[WORK TASK] Of all the lines in these entries, count those that contain "under" and give only the total.

[RECORDS FOR THIS EXERCISE]

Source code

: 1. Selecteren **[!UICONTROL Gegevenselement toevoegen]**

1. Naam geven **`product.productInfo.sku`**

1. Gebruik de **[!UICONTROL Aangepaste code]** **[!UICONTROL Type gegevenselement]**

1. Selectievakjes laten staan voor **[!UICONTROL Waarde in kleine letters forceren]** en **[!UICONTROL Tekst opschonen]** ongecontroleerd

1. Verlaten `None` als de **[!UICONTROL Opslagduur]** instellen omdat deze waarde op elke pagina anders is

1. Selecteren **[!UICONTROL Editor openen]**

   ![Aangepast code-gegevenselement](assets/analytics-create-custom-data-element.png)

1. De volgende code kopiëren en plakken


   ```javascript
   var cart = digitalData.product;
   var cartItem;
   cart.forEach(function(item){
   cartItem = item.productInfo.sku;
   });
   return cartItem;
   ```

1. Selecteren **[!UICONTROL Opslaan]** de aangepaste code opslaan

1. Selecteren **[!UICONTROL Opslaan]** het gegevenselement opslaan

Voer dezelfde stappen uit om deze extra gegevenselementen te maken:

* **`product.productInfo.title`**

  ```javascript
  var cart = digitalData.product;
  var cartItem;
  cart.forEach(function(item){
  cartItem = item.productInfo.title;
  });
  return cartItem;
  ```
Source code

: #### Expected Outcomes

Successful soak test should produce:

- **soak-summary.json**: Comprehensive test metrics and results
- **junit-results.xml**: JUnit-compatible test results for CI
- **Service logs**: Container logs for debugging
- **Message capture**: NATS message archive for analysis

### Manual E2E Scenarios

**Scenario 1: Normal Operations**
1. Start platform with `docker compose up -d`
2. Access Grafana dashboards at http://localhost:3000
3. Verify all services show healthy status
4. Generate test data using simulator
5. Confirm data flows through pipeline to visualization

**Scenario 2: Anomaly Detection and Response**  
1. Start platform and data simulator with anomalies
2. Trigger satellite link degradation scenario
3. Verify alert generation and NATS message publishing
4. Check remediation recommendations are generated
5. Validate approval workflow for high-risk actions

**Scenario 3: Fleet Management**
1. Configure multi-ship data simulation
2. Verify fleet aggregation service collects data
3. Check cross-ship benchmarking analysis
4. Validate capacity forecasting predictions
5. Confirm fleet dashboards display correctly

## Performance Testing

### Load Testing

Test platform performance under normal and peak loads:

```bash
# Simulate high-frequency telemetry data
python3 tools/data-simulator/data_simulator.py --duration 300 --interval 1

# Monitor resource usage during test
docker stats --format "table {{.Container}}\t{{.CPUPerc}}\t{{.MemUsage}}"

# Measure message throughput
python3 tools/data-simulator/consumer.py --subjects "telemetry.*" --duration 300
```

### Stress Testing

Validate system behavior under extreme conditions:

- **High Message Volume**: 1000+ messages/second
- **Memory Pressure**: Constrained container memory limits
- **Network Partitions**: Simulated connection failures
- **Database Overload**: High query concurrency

...

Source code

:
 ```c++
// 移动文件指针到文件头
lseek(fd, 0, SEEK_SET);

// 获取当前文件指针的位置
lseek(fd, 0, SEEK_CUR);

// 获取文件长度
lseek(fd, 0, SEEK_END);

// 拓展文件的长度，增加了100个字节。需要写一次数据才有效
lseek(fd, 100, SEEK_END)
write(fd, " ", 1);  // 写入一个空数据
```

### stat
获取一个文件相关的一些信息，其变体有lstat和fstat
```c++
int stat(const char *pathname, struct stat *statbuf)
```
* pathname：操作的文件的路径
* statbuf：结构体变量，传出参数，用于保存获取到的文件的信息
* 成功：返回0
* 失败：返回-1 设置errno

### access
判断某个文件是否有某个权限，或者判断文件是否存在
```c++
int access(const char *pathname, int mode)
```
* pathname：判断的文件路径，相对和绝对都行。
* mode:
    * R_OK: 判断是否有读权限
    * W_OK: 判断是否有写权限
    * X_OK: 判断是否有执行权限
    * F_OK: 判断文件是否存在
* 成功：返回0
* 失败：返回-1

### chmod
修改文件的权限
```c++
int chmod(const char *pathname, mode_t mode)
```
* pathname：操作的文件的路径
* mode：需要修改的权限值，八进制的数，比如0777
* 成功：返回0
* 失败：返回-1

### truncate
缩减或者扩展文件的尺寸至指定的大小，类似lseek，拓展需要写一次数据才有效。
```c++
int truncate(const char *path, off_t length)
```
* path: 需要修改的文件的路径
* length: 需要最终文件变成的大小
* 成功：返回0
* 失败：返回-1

* * *

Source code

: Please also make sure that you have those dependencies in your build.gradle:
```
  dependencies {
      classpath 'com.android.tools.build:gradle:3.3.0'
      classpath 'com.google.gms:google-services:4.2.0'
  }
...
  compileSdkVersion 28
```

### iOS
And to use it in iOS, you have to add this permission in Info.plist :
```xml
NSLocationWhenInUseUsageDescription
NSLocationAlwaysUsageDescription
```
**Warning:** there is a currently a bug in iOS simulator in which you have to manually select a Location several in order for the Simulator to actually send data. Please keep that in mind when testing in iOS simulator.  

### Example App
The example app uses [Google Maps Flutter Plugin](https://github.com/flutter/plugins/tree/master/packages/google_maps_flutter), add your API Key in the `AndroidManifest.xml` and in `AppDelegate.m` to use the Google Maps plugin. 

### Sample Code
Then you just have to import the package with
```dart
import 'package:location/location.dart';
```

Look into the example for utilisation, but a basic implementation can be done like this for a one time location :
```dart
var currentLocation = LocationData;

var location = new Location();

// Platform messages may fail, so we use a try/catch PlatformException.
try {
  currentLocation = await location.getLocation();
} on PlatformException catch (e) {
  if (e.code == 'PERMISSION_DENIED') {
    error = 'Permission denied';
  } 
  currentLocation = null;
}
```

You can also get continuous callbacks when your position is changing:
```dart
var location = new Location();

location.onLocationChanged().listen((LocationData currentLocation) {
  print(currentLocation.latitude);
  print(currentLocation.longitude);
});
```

[EXERCISE OUTPUT] 2